I’ve already commented about how I think Public Quests in Warhammer Online will be underutilized to the point that they’ll have to be changed after launch. What I didn’t talk about at the time was how this theoretically social game mechanic — this savior of cooperative play in MMOs — promotes subversive, antisocial behavior.
Everyone is singing the praises of Public Quests. They have to be in every traditional massively multiplayer game from now on. They are so much FUN! Well I’m not going to sing the praises of the system, I’m going to tear it limb from limb.
My hypothesis: Public Quests are antisocial.
And I have proof!
The fastest way to max out your Influence in a given Chapter is to find an empty Public Quest and kill things for 100 Influence a pop. This is easy because most Public Quests are, in fact, completely empty. It is boring and grindy if you allow yourself to do it, but it’s still the most efficient way to max your Influence out.

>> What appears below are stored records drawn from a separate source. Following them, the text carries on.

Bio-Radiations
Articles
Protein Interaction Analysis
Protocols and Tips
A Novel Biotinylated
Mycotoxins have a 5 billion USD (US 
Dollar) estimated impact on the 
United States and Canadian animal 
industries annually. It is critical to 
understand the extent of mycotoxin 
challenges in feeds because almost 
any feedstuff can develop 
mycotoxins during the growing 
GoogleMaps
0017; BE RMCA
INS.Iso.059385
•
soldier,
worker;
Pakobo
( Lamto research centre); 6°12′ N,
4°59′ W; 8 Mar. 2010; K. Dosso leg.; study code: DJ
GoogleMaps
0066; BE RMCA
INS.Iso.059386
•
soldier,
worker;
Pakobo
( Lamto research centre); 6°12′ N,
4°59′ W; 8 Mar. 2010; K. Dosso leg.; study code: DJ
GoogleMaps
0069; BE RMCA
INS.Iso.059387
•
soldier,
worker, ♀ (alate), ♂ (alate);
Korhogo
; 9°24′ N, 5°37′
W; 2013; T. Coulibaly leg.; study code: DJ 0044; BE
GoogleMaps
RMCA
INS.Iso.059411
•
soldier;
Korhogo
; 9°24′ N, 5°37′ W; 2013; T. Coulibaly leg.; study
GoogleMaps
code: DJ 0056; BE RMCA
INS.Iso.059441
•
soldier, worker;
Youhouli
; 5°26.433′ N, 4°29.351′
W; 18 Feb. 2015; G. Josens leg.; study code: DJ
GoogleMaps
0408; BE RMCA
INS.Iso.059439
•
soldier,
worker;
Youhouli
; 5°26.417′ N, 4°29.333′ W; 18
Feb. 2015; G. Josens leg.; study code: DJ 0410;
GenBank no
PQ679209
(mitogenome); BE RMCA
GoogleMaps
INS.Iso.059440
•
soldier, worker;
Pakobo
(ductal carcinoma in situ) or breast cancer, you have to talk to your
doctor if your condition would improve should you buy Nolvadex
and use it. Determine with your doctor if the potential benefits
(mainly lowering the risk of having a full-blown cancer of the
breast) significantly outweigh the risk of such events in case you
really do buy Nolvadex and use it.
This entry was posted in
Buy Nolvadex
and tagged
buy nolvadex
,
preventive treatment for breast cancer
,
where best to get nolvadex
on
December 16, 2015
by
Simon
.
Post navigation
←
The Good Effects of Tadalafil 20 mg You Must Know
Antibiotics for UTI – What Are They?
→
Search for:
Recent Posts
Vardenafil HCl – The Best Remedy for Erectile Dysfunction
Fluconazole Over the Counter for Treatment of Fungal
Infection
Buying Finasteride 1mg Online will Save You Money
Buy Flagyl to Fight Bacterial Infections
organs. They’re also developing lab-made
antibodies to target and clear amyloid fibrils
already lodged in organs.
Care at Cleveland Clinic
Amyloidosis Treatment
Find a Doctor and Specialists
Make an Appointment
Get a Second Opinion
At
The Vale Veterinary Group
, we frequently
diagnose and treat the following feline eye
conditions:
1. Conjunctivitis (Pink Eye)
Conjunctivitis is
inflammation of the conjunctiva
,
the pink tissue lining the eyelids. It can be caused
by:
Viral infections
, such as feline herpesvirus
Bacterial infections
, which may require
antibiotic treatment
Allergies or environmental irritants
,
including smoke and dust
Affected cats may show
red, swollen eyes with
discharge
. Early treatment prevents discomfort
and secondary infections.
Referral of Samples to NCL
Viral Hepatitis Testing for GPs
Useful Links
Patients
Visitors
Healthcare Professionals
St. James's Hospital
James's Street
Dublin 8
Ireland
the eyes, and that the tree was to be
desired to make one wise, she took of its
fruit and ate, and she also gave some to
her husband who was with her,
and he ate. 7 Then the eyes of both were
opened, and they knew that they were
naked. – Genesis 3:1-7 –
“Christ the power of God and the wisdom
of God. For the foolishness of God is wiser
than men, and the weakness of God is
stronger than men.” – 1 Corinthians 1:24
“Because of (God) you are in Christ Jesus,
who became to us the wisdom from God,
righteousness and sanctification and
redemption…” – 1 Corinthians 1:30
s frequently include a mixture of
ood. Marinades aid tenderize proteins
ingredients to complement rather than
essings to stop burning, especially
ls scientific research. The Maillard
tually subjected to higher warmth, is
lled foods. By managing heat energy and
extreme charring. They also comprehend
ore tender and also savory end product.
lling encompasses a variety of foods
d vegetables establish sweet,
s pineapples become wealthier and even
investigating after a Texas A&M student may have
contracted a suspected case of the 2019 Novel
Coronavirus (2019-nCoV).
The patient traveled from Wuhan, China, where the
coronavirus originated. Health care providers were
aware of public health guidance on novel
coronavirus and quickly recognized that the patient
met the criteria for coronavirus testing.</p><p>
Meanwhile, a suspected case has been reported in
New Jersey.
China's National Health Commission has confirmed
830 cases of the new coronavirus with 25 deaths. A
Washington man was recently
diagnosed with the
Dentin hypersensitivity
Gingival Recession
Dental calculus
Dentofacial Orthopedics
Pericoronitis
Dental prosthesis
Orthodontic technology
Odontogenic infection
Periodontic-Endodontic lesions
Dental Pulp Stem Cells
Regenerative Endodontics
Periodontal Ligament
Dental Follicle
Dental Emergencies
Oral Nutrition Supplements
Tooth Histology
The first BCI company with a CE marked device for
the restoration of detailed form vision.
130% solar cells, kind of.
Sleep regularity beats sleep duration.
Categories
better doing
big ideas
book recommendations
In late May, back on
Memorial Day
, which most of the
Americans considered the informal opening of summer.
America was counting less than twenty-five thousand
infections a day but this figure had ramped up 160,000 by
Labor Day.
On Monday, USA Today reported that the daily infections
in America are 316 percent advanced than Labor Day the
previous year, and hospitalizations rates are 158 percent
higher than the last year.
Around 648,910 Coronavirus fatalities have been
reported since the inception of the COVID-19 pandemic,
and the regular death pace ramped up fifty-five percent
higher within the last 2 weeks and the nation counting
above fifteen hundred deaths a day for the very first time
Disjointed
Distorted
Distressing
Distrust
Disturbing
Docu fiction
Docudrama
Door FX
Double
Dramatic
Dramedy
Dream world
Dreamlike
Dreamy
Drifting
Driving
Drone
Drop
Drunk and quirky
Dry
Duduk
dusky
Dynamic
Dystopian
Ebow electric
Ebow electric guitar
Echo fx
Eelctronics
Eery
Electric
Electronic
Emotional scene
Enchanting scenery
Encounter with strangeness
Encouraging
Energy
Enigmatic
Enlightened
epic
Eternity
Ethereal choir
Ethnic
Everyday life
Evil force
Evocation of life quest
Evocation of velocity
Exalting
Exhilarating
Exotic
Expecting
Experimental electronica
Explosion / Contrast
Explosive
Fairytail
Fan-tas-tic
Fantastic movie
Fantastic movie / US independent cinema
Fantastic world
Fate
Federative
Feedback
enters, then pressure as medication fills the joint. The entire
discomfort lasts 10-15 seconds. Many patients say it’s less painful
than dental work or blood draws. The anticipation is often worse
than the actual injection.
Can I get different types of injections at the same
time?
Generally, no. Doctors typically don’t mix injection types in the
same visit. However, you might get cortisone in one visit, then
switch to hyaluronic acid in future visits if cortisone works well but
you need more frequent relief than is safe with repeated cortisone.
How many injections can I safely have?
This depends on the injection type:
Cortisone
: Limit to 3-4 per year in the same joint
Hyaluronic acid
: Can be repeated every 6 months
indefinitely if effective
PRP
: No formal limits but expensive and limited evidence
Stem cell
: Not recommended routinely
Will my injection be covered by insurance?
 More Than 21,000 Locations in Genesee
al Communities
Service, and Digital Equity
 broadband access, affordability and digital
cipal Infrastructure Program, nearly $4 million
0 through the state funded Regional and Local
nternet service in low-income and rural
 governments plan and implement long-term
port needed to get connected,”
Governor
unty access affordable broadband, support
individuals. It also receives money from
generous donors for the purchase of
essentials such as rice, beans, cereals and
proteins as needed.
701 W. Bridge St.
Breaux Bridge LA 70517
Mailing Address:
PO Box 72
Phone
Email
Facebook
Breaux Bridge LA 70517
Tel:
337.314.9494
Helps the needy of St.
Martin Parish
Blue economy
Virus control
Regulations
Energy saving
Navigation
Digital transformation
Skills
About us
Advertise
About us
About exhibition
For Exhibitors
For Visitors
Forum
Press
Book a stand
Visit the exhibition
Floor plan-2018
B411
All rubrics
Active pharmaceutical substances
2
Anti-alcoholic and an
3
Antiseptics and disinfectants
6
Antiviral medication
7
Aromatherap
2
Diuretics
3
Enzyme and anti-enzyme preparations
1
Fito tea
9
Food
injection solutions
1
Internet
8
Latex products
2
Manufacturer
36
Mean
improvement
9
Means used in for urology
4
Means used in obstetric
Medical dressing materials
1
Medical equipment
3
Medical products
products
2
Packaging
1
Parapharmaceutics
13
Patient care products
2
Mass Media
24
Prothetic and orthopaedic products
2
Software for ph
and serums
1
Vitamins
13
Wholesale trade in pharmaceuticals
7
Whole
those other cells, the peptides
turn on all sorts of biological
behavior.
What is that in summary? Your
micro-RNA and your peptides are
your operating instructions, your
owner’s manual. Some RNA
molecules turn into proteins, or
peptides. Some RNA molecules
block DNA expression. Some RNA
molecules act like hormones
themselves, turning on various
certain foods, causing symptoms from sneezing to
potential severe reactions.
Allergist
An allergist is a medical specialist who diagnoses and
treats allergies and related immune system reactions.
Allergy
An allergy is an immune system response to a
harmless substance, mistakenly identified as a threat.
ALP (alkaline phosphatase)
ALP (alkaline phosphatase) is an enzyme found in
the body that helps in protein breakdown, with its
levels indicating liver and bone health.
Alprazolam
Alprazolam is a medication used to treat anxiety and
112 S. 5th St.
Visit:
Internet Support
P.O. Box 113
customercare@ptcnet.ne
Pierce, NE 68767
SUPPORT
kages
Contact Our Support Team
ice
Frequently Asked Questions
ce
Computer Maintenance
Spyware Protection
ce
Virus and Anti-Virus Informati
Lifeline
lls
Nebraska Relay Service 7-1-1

If you find yourself in the unfortunate position of taking part in a populated PQ, don’t relent. Sometimes you actually want to have fun doing one, or maybe you don’t know where to find one of the empty Public Quests in the area (clearly, they are empty, so nobody else has found them either). The best way to gain Influence when participating in a populated Public Quest is to actively screw other players.
If the current stage of the quest involves gathering something from a barrel that is guarded by a mob, wait for someone else to aggro the mob and steal the barrel from the player, because he can’t interact with it while being attacked. Don’t make the mistake of fighting the mob yourself, because you won’t gain Influence and you won’t get closer to Rank 1 in the PQ overall.
Oh, and this applies to people in your group, too. You don’t share Influence with party members when you gather any kind of node, so make sure you get your tank to go fight the mob while you pick up the object and gain more Influence. Suckers.
When a Champion mob comes out with a few solo guards and you attack it, ignore the adds if you’re the tank. Sure, they may go kill your healer, but you aren’t going to gain Influence by saving his life, so stick to the Champion and let the poor sod die. Especially because that poor healer will let you die in a heartbeat if it means more Influence for him, and it does.
When you get to the coveted Hero at the end, do everything in your power to get the tank killed (or if you are the tank, don’t make the mistake of taunting). That way, you can get more of the Influence yourself. And never, EVER, debuff the mob. If you reduce its armor level or resistances in any way, other people will be doing more damage to the mob, and you really don’t want that! Only use buffs and debuffs that affect you, and you alone.
Did I mention that there are quests that send players to the Public Quest area that involve killing mobs inside that same location? That’s an exercise in frustration for the person trying to do the quest, because everyone else will kill the mobs they’re after (they must not have read this handy guide, because they shouldn’t bother).
Did I also mention that nobody ever talks during a Public Quest? That’s because everyone is trying to screw each other as fast as possible to gain Influence and get the highest rank so they might possibly get a good loot bag in the end. And my rant about PQ rewards… that’s another post altogether.
So, in summary, I will give you the proof of my hypothesis that Public Quests are antisocial in simple bullet point fashion:
- The best way to grind Influence is in an empty PQ.
- But an empty PQ is incredibly boring.
- And most PQs are empty.
- If you find yourself in a populated PQ, you aren’t out of luck.
- Actively subvert the efforts of others.
- Even if they are your only healer.
- And only ever do anything that gains you Influence.
- Because everything else will handicap you.
This is my proof that Public Quests in WAR are antisocial. And, all this said, they are some of the most fun PvE game experiences I’ve had in an MMO in a very long time. They are, indeed, one of the greatest new ideas that Mythic brought to the table with Warhammer Online. Why am I criticizing them so much?
Because of their potential. It’s like when you know your kid is capable of getting straight As (or is it straight smiley faces these days?) or making the junior hockey team but they just aren’t quite reaching their full potential.
Public Quests can be better. They can be amazing. They are quite fixable. The only real problem with Public Quests is players. Players are a-holes, and they will game any system you put in place.
And, on a side note, Paul Barnett has officially surpassed Doctor Who as my favorite fictional British person, and I think I owe him a cupcake.
Update: I never expected this post to get linked all over the place, so there are a lot of people reading this who don’t know how I normally write. This is written in an exaggerated, overly cynical voice on purpose. I know PQs are not antisocial, and they were definitely not intended to be. Hopefully this will stave off a few of the angry responses, assuming any ever reads this far.